In Britain, the long twentieth century of industrialisation had left wages high, even in humble trades, because the country’s great productive engines — manufacturing, finance, engineering — had dragged the national pay scale upward. On average, waiters' wages had to keep pace with technicians' - or too many would vanish to the better-paid jobs.

Prague, by contrast, was emerging from socialism: its capital stock and technology were still years behind. The waiters, the musicians, the chefs had world-class skills but all earned local wages anchored to modest Czech productivity. Their artistry cost little in pounds sterling because purchasing power parity had not yet caught up.

In competitive labour markets, firms bid for workers. Employers in high-productivity sectors can afford to pay more because each worker’s output, magnified by their expertise and amplified by the power of machines, generates greater value.

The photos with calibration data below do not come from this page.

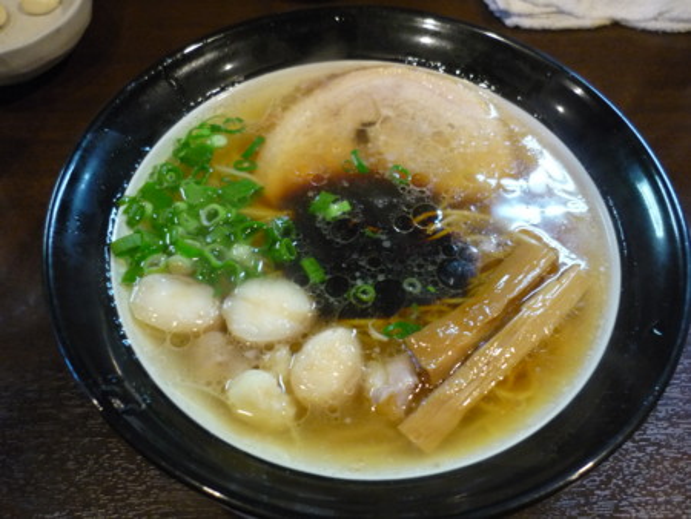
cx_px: 346
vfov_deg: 43.0
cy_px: 260
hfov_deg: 55.3
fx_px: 659
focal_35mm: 33
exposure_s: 1/25
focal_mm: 5.5
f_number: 2.8
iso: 400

To hold their staff, firms in slower sectors must match the going rate. Thus wages converge across the economy, even where productivity does not. When Britain’s advanced industries lifted average wage costs, restaurant meal and haircut prices rose too.

Prague’s had not yet done so; our meals and accommodation were, temporarily, a bargain.

Within a decade the balance began to shift. Capital investment kicked in, productivity increased, wages in the Czech Republic rose, tourism surged, and the hidden subsidy of underpaid service labour faded. The same dinner now costs what it does in London or Paris. 

Still, I remember those evenings by the Vltava with a certain nostalgia: the music drifting from the embankment cafés, Clare laughing over a glass of Moravian wine, the quiet astonishment that something so lovely could be so affordable in a setting so beautiful.